Drawing attention to feminine issues

Indian artist Dipali Gupta's creative ideas emanate from the feminine domain. She explores social norms from a woman's perspective and deconstructs them to create new meanings.

Her works, displayed at the Cuturi Gallery on Aliwal Street during Singapore Art Week from Jan 22 to 30, were deep studies into societal constructs of female sexuality and the historical standing of women.

The combination of moving image, painting and installation formed part of the exhibition Resituating Home (making): Hyper Material Domesticity.

Her video art piece, Moving Still Life, connected the place of women in society by relating to the less significant genre of still-life painting.

Historically, still-life painting is considered less important than figurative painting, and since women were not allowed to join art academies, they would usually paint still life in their domestic space.

Her painting titled What Did You See? focused on the ancient art of the Japanese shunga (a type of erotic art) and reinterprets theories of the male gaze.

The varied materials and objects displayed in her installation, The Little Death, allegorically referred to female sexual pleasure, domesticity and reproduction.

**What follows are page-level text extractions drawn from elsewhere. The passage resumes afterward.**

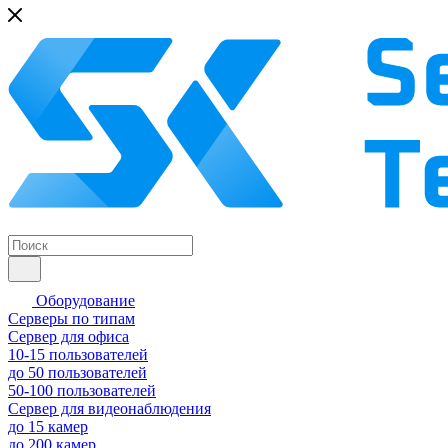
Оборудование
Серверы по типам
Сервер для офиса
10-15 пользователей
до 50 пользователей
50-100 пользователей
Сервер для видеонаблюдения
до 15 камер
до 200 камер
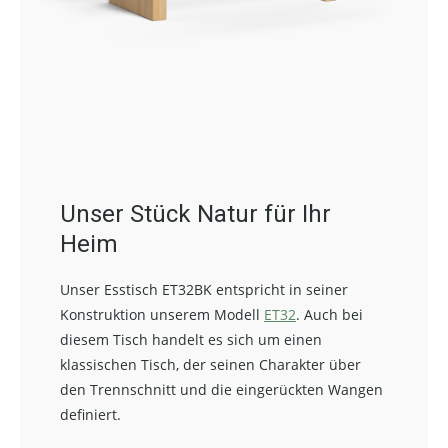
Unser Stück Natur für Ihr
Heim
Unser Esstisch ET32BK entspricht in seiner
Konstruktion unserem Modell
ET32
. Auch bei
diesem Tisch handelt es sich um einen
klassischen Tisch, der seinen Charakter über
den Trennschnitt und die eingerückten Wangen
definiert.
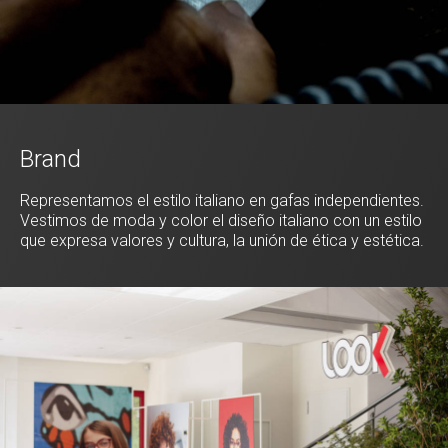
Brand
Representamos el estilo italiano en gafas independientes.
Vestimos de moda y color el diseño italiano con un estilo
que expresa valores y cultura, la unión de ética y estética.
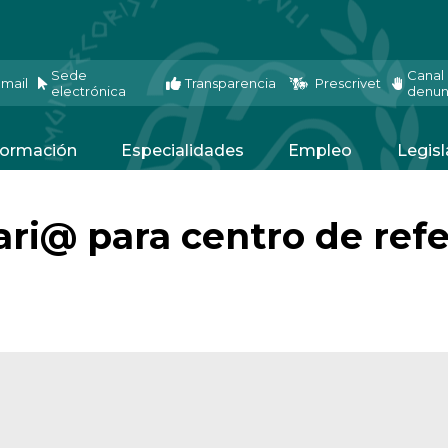
Sede
Canal
mail
Transparencia
Prescrivet
electrónica
denun
ormación
Especialidades
Empleo
Legisl
ri@ para centro de refe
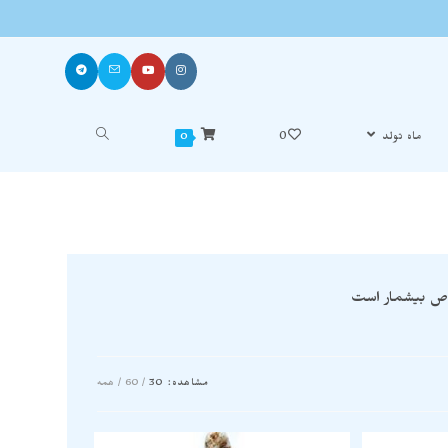
ماه تولد
0
0
واص بیشمار است
مشاهده:
30
60
همه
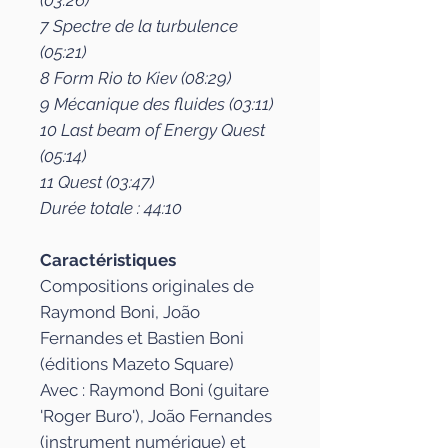
(03:26)
7 Spectre de la turbulence
(05:21)
8 Form Rio to Kiev (08:29)
9 Mécanique des fluides (03:11)
10 Last beam of Energy Quest
(05:14)
11 Quest (03:47)
Durée totale : 44:10
Caractéristiques
Compositions originales de
Raymond Boni, João
Fernandes et Bastien Boni
(éditions Mazeto Square)
Avec : Raymond Boni (guitare
'Roger Buro'), João Fernandes
(instrument numérique) et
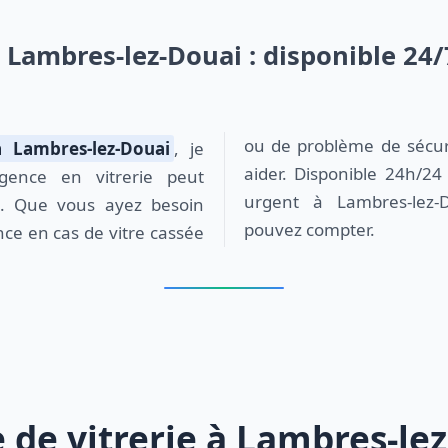
t Lambres-lez-Douai : disponible 24
ou de problème de sécuri
à Lambres-lez-Douai
, je
aider. Disponible 24h/24 e
gence en vitrerie peut
urgent à Lambres-lez-
t. Que vous ayez besoin
pouvez compter.
ce en cas de vitre cassée
de vitrerie à Lambres-le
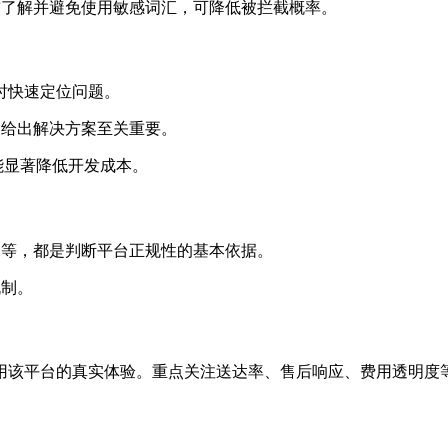
前了解并避免使用敏感词汇，可降低被拦截概率。
常时快速定位问题。
内给出解决方案至关重要。
档能显著降低开发成本。
书等，都是判断平台正规性的基本依据。
机制。
用该平台的真实体验。重点关注送达率、售后响应、费用透明度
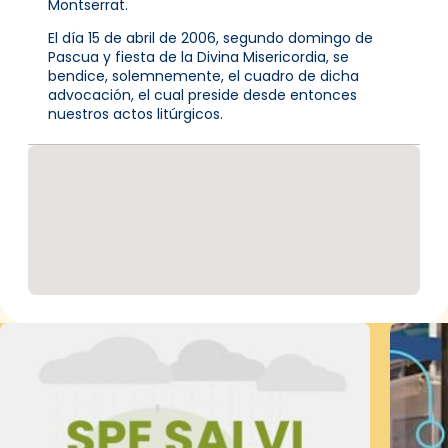
Montserrat.
El día 15 de abril de 2006, segundo domingo de
Pascua y fiesta de la Divina Misericordia, se
bendice, solemnemente, el cuadro de dicha
advocación, el cual preside desde entonces
nuestros actos litúrgicos.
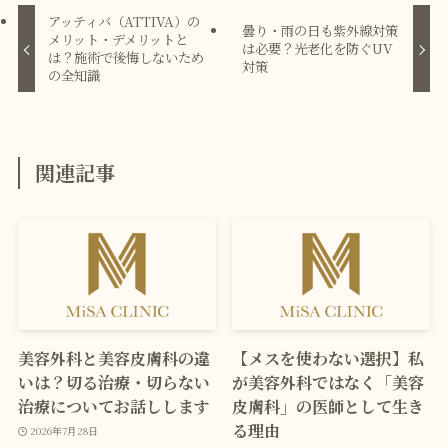
アッティバ（ATTIVA）の
曇り・雨の日も紫外線対策
メリット・デメリットと
は必要？光老化を防ぐUV
は？施術で後悔しないため
対策
の全知識
関連記事
美容外科と美容皮膚科の違
【メスを使わない選択】私
いは？切る治療・切らない
が美容外科ではなく「美容
治療についてお話しします
皮膚科」の医師として生き
る理由
2026年7月28日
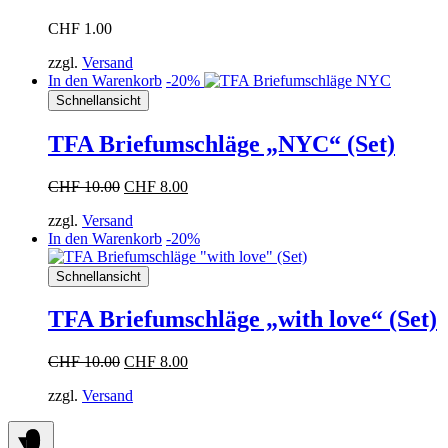
CHF
1.00
zzgl.
Versand
In den Warenkorb
-20%
Schnellansicht
TFA Briefumschläge „NYC“ (Set)
Ursprünglicher
Aktueller
CHF
10.00
CHF
8.00
Preis
Preis
zzgl.
Versand
war:
ist:
In den Warenkorb
-20%
CHF 10.00
CHF 8.00.
Schnellansicht
TFA Briefumschläge „with love“ (Set)
Ursprünglicher
Aktueller
CHF
10.00
CHF
8.00
Preis
Preis
zzgl.
Versand
war:
ist:
CHF 10.00
CHF 8.00.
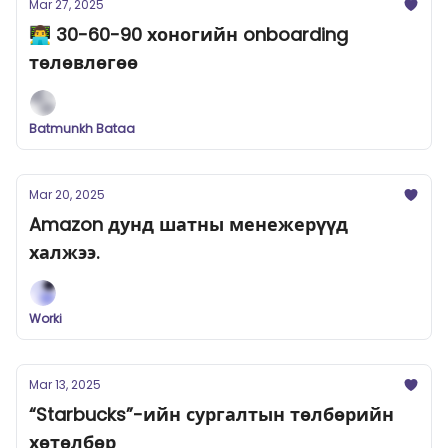
Mar 27, 2025
👨‍💻 30-60-90 хоногийн onboarding
төлөвлөгөө
Batmunkh Bataa
Mar 20, 2025
Amazon дунд шатны менежерүүд
халжээ.
Worki
Mar 13, 2025
“Starbucks”-ийн сургалтын төлбөрийн
хөтөлбөр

Overall, her artworks spoke about otherwise difficult topics related to women. "My work has largely to do with norms that we may think are ideological but may be subjugating women," said Dipali, 43, who is from Mumbai but currently lives in Singapore. "I normally use drawings, objects and video to subvert these issues."

Dipali, whose works have been showcased across South-east Asia, Hong Kong and India and discussed at forums in Portugal and the United States, was also involved with Artwalk Little India this year.

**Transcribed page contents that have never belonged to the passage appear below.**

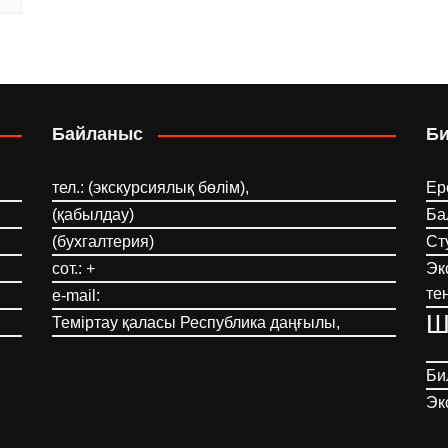
Байланыс
Б
тел.: (экскурсиялық бөлім),
Ер
(қабылдау)
Ба
(бухгалтерия)
Ст
сот.: +
Эк
те
e-mail:
Ш
Теміртау қаласы Республика даңғылы,
Би
Эк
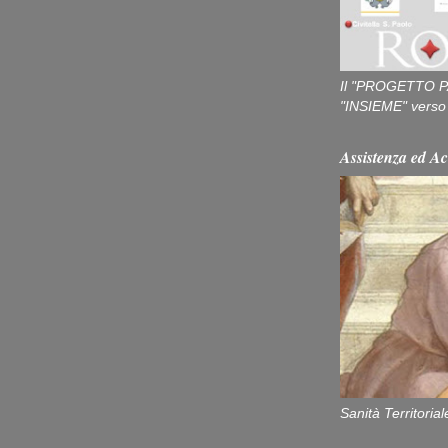
Il "PROGETTO P
"INSIEME" verso u
Assistenza ed Ac
Sanità Territorial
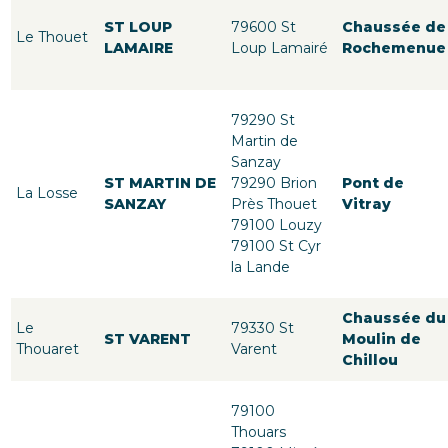
ST LOUP
79600 St
Chaussée de
Le Thouet
LAMAIRE
Loup Lamairé
Rochemenue
79290 St
Martin de
Sanzay
ST MARTIN DE
79290 Brion
Pont de
La Losse
SANZAY
Près Thouet
Vitray
79100 Louzy
79100 St Cyr
la Lande
Chaussée du
Le
79330 St
ST VARENT
Moulin de
Thouaret
Varent
Chillou
79100
Thouars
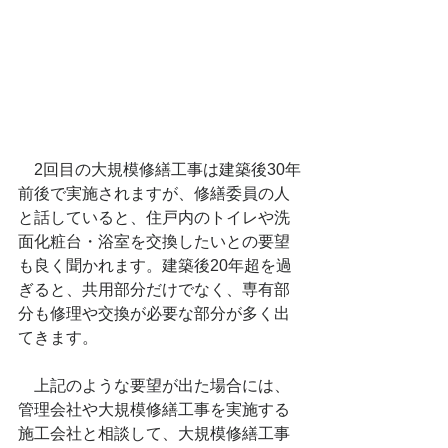
　2回目の大規模修繕工事は建築後30年
前後で実施されますが、修繕委員の人
と話していると、住戸内のトイレや洗
面化粧台・浴室を交換したいとの要望
も良く聞かれます。建築後20年超を過
ぎると、共用部分だけでなく、専有部
分も修理や交換が必要な部分が多く出
てきます。
　上記のような要望が出た場合には、
管理会社や大規模修繕工事を実施する
施工会社と相談して、大規模修繕工事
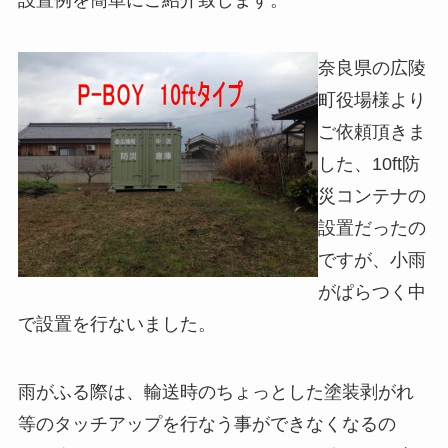
奈良県の広陵
町役場様より
ご依頼頂きま
した、10ft防
災コンテナの
設置だったの
ですが、小雨
がぱらつく中
で設置を行ないました。
雨がふる際は、輸送時のちょっとした塗装剥がれ
等のタッチアップを行なう事ができなくなるの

She played a part in the collaborative video titled Navras In Peril, which is being projected on a wall along Buffalo Road every evening from 7.30pm. It depicts, through the medium of Indian classical dance, the reimagining of the nine rasas or sentiments in the wake of Covid-19, movement control and domestic entrapment.

"It is a dual-channel video work which seeks to explore the triangulated relationship of dancer, audience and site," she said. "The focus on the domestic space of home as an unconventional dance site serves as a landscape of immersive encounters and lived experiences.

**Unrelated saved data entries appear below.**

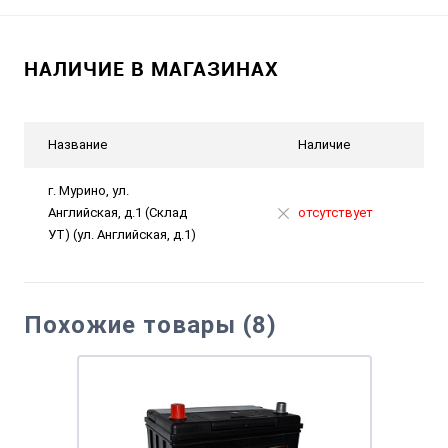
НАЛИЧИЕ В МАГАЗИНАХ
Название
Наличие
г. Мурино, ул.
Английская, д.1 (Склад
отсутствует
УТ) (ул. Английская, д.1)
Похожие товары (8)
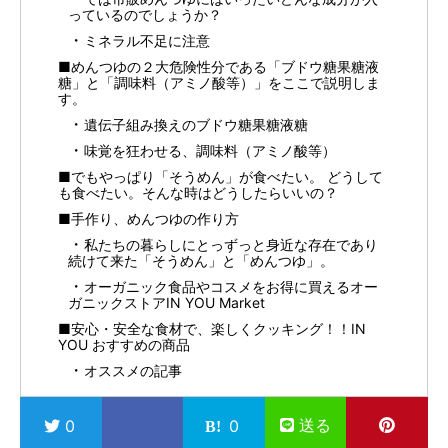
っているのでしょうか？
ミネラル不足に注意
■めんつゆの２大危険性分である「ブドウ糖果糖液
糖」と「調味料（アミノ酸等）」をここで説明しま
す。
遺伝子組み換えのブドウ糖果糖液糖
味覚を狂わせる、調味料（アミノ酸等）
■でもやっぱり「そうめん」が食べたい。 どうして
も食べたい。そんな時はどうしたらいいの？
■手作り、めんつゆの作り方
私たちの暮らしにとっずっと身近な存在であり
続けて来た「そうめん」と「めんつゆ」。
オーガニック食品やコスメをお得に買えるオー
ガニックストアIN YOU Market
■安心・安全な食材で、楽しくクッキング！！IN
YOU おすすめの商品
オススメの記事
送る
0
0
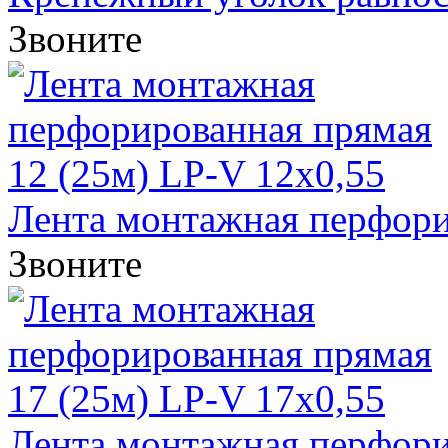
Звоните
Лента монтажная перфорир
Звоните
Лента монтажная перфорир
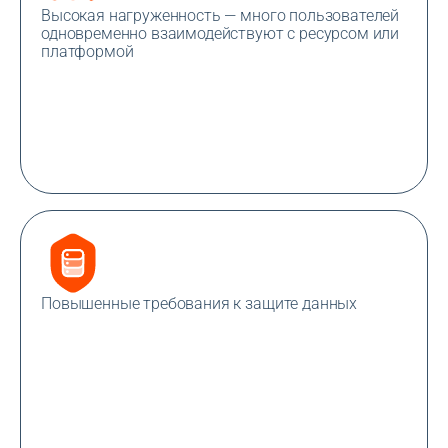
Высокая нагруженность — много пользователей
одновременно взаимодействуют с ресурсом или
платформой
Повышенные требования к защите данных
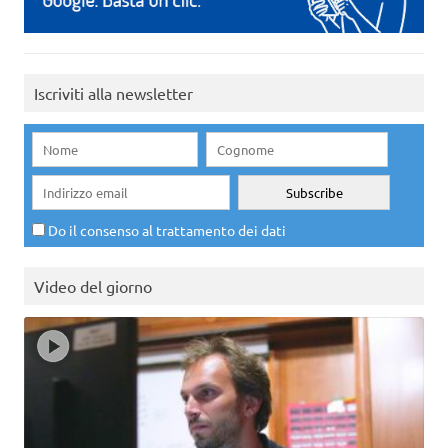
Iscriviti alla newsletter
Do il consenso al trattamento dei dati
Video del giorno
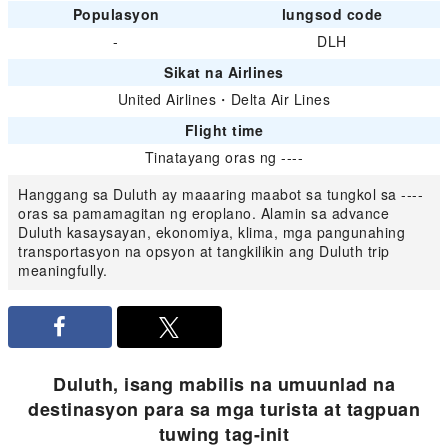
Populasyon
lungsod code
-
DLH
Sikat na Airlines
United Airlines
・
Delta Air Lines
Flight time
Tinatayang oras ng ----
Hanggang sa Duluth ay maaaring maabot sa tungkol sa ----
oras sa pamamagitan ng eroplano. Alamin sa advance
Duluth kasaysayan, ekonomiya, klima, mga pangunahing
transportasyon na opsyon at tangkilikin ang Duluth trip
meaningfully.
Duluth, isang mabilis na umuunlad na
destinasyon para sa mga turista at tagpuan
tuwing tag-init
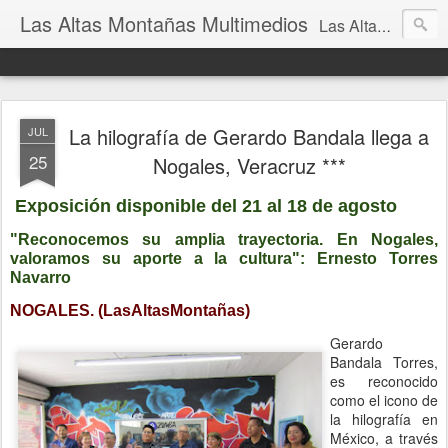
Las Altas Montañas Multimedios
Las Altas Montañas Multimedios
La hilografía de Gerardo Bandala llega a
JUL
25
Nogales, Veracruz ***
Exposición disponible del 21 al 18 de agosto
"Reconocemos su amplia trayectoria. En Nogales,
valoramos su aporte a la cultura": Ernesto Torres
Navarro
NOGALES. (LasAltasMontañas)
Gerardo
Bandala Torres,
es reconocido
como el icono de
la hilografía en
México, a través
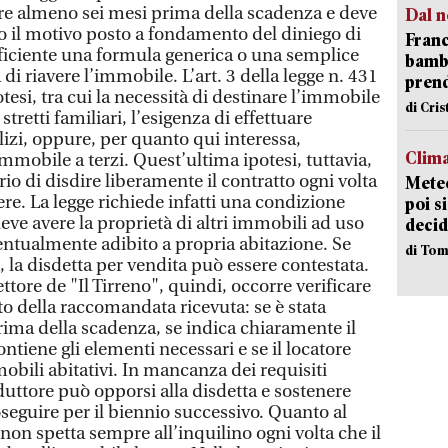
ore almeno sei mesi prima della scadenza e deve
Dal n
o il motivo posto a fondamento del diniego di
Franc
ficiente una formula generica o una semplice
bambi
di riavere l’immobile. L’art. 3 della legge n. 431
pren
tesi, tra cui la necessità di destinare l’immobile
di Cri
stretti familiari, l’esigenza di effettuare
lizi, oppure, per quanto qui interessa,
Clima
immobile a terzi. Quest’ultima ipotesi, tuttavia,
io di disdire liberamente il contratto ogni volta
Meteo
ere. La legge richiede infatti una condizione
poi s
deve avere la proprietà di altri immobili ad uso
decid
ventualmente adibito a propria abitazione. Se
di Tom
la disdetta per vendita può essere contestata.
ttore de "Il Tirreno", quindi, occorre verificare
o della raccomandata ricevuta: se è stata
rima della scadenza, se indica chiaramente il
ntiene gli elementi necessari e se il locatore
obili abitativi. In mancanza dei requisiti
nduttore può opporsi alla disdetta e sostenere
seguire per il biennio successivo. Quanto al
 non spetta sempre all’inquilino ogni volta che il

"While the home is long appreciated as a safe haven, a place of comfort and belonging, today it almost feels constricting, limiting and hampering freedom and mobility.

"Through diverse occurrences, the dancer navigates her physical and emotional moods and ultimately allows herself to coexist with the reality of the pandemic and its precarious repercussions.

"This work is intentionally a collaborative project because I wanted to foster connectivity and engagement despite our restricted reality."